__PROBLEM__. How do the lines below between the ones holding "- [Conditions](#conditions)" and "- [Events](#events)", inclusive, read? Give them again exactly, with no other lines.

· · · · · · ·

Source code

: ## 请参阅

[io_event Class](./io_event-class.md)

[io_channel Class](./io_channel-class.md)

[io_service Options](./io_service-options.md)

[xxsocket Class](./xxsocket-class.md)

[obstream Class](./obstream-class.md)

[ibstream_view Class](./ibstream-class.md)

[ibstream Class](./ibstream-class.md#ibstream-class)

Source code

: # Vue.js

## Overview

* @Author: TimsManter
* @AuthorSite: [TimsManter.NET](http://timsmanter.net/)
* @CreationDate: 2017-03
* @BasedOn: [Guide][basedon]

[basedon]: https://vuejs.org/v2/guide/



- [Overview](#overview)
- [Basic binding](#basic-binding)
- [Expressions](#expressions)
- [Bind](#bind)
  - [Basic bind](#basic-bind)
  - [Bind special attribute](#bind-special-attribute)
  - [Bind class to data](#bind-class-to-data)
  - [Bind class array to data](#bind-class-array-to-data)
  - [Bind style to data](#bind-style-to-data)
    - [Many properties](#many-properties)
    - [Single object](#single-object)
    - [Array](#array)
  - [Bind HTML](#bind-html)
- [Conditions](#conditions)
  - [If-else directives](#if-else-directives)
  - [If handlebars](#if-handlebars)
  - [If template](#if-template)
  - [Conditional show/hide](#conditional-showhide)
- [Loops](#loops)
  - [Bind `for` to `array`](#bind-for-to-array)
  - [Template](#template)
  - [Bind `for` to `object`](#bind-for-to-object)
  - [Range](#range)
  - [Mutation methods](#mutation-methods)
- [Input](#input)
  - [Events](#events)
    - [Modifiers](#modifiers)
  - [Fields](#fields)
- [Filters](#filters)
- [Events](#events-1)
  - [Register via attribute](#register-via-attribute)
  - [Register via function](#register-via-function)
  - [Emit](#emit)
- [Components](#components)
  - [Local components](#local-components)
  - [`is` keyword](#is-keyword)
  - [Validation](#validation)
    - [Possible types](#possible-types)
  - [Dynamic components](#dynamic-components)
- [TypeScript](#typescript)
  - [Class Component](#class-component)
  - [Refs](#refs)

· · · · · · ·

__WRITTEN REPLY__.
- [Conditions](#conditions)
  - [If-else directives](#if-else-directives)
  - [If handlebars](#if-handlebars)
  - [If template](#if-template)
  - [Conditional show/hide](#conditional-showhide)
- [Loops](#loops)
  - [Bind `for` to `array`](#bind-for-to-array)
  - [Template](#template)
  - [Bind `for` to `object`](#bind-for-to-object)
  - [Range](#range)
  - [Mutation methods](#mutation-methods)
- [Input](#input)
  - [Events](#events)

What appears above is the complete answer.